16 Jun Home Is Where the Piggyback Rides Are
Two-year-old Feliciano Montes can no longer see the cartoons he loves or sort the colors of his favorite blocks. Realistically, that may never change. But his favorite game of piggyback rides with Dad hasn’t changed a bit.
“Everything is different since he lost his vision,” says Feliciano’s mom, Jennifer Mendoza. “Except playing with Dad – making him fly, jumping together and piggyback. That’s the one thing that’s still the same.”
Since late October 2024, the Montes family, including Feliciano, has called Ronald McDonald House home between chemotherapy appointments, emergency surgeries and months of both inpatient and outpatient treatment. It’s far from their residence and daily routines in Yuma, but close to the care he needs.
When Feliciano developed a high, unexplained fever shortly before Halloween, Yuma-area doctors recommended further testing in Phoenix.
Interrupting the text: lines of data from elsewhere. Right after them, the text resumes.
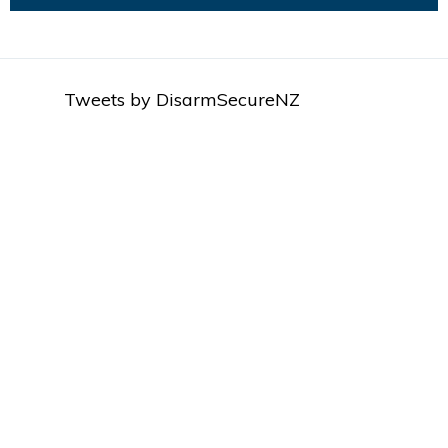
Tweets by DisarmSecureNZ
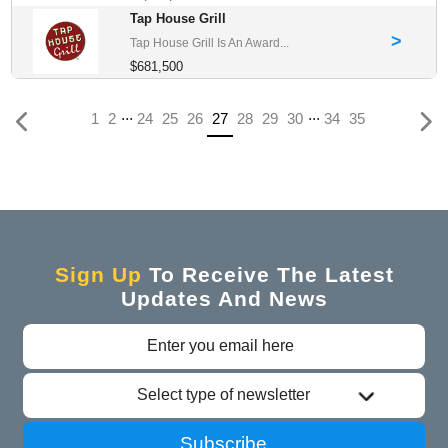
Tap House Grill
>
Tap House Grill Is An Award...
$681,500
...
...
(current)
1
2
24
25
26
27
28
29
30
34
35
Sign Up
To Receive The Latest
Updates And News
Select type of newsletter
Subscribe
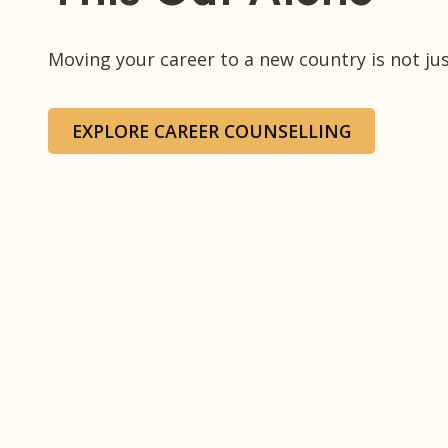
Moving your career to a new country is not just
EXPLORE CAREER COUNSELLING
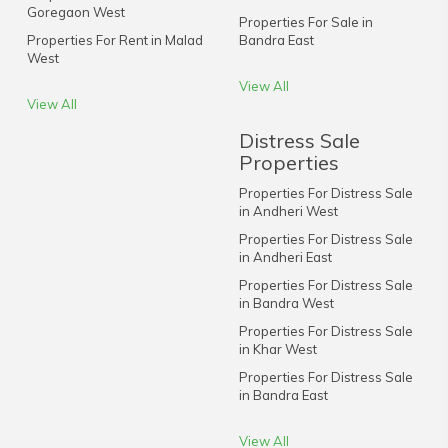
Goregaon West
Properties For Sale in
Properties For Rent in Malad
Bandra East
West
View All
View All
Distress Sale
Properties
Properties For Distress Sale
in Andheri West
Properties For Distress Sale
in Andheri East
Properties For Distress Sale
in Bandra West
Properties For Distress Sale
in Khar West
Properties For Distress Sale
in Bandra East
View All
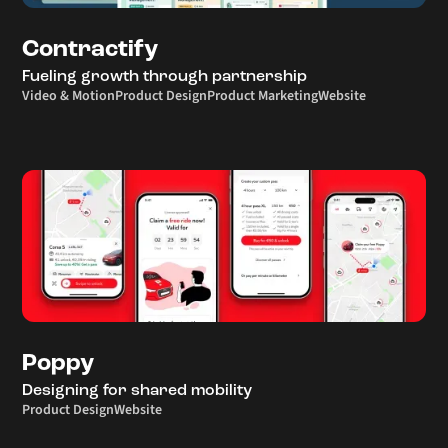
Contractify
Fueling growth through partnership
Video & Motion
Product Design
Product Marketing
Website
Poppy
Designing for shared mobility
Product Design
Website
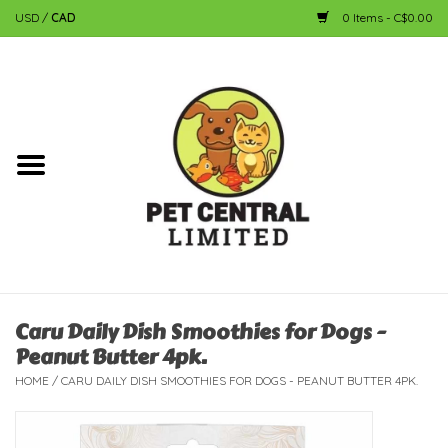
USD
/
CAD
0 Items - C$0.00
Home
Dog
Cat
Small Animal
Fish
Caru Daily Dish Smoothies for Dogs -
Peanut Butter 4pk.
Bird
HOME
/
CARU DAILY DISH SMOOTHIES FOR DOGS - PEANUT BUTTER 4PK.
Reptile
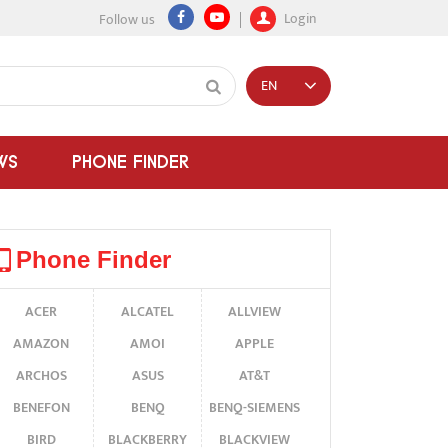
Login
Follow us
EN
WS
PHONE FINDER
Phone Finder
ACER
ALCATEL
ALLVIEW
AMAZON
AMOI
APPLE
ARCHOS
ASUS
AT&T
BENEFON
BENQ
BENQ-SIEMENS
BIRD
BLACKBERRY
BLACKVIEW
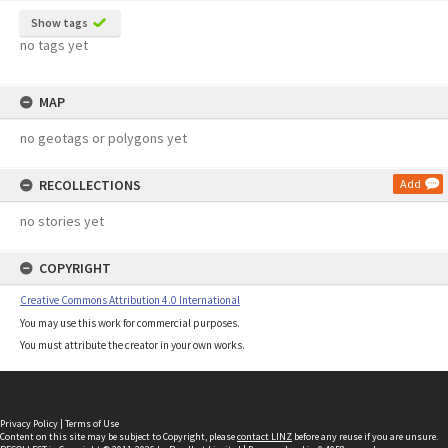
Show tags
no tags yet
MAP
no geotags or polygons yet
RECOLLECTIONS
Add
no stories yet
COPYRIGHT
Creative Commons Attribution 4.0 International
You may use this work for commercial purposes.
You must attribute the creator in your own works.
Privacy Policy
|
Terms of Use
Content on this site may be subject to Copyright, please
contact LINZ
before any reuse if you are unsure.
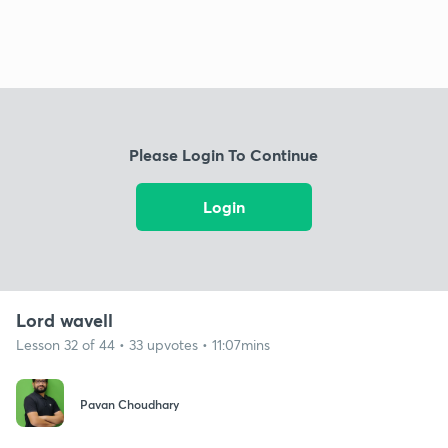
Please Login To Continue
Login
Lord wavell
Lesson 32 of 44 • 33 upvotes • 11:07mins
Pavan Choudhary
His parents packed quickly, expecting to be home in a few days. Jennifer remembers wondering why Feliciano’s dad insisted on bringing their son’s tiny bat costume. Surely, they’d be back in Yuma to go trick-or-treating, she thought.
But just hours after arriving at the hospital on October 29, doctors diagnosed Feliciano with leukemia. Within a day, the Montes family’s entire world changed, and they’ve yet to return home.
“Even when we were worried about everything else – money, his health, insurance – we were not worried about where to stay or where he could stay safely,” says Feliciano’s dad, who shares a first name with his son. “Ronald McDonald House gave us a home, literally.”
Just a few weeks into outpatient treatment, on November 29, Feliciano woke up in the morning and couldn’t see. The family rushed to the emergency room, where they discovered Feliciano had lost his vision due to a dangerous fungal infection in his brain. Treating the infection required a five-month hospital stay as the two-year-old fought for his life.
Now out of the hospital, Feliciano continues to undergo chemotherapy and receives IV antifungal infusions several times each week. This care would be impossible to manage if the family had to make the eight-hour roundtrip from Yuma each time.
At Ronald McDonald House, he’s close to his doctors and has the comfort of feeling at home between appointments. Despite being blind, he’s walking again, and, most importantly, playing again.
“At the beginning, we thought he wouldn’t be able to play or smile like before,” Jennifer says. “The most helpful thing for us is seeing him do things again that he had stopped doing.”
The Montes family will remain in Phoenix for at least another year and a half as Feliciano’s care continues. Luckily, his dad can work remotely from Ronald McDonald House. Though their journey has been full of uncertainty, they’ve found comfort, friendship and empathy during their extended stay.
“We’ve made so many friends here. Knowing the families, listening to them, seeing them go home with a smile – it’s the best part,” says Feliciano’s dad. “We feel like we’re family here. We feel understood, not judged. We couldn’t ask for more.”
Through it all – the hospital stays, the uncertainty and the long road ahead – Feliciano still lights up for his favorite game. Safely settled at Ronald McDonald House each night, he climbs securely onto his dad’s back, giggling on his piggyback ride down the hallway, and he feels at home.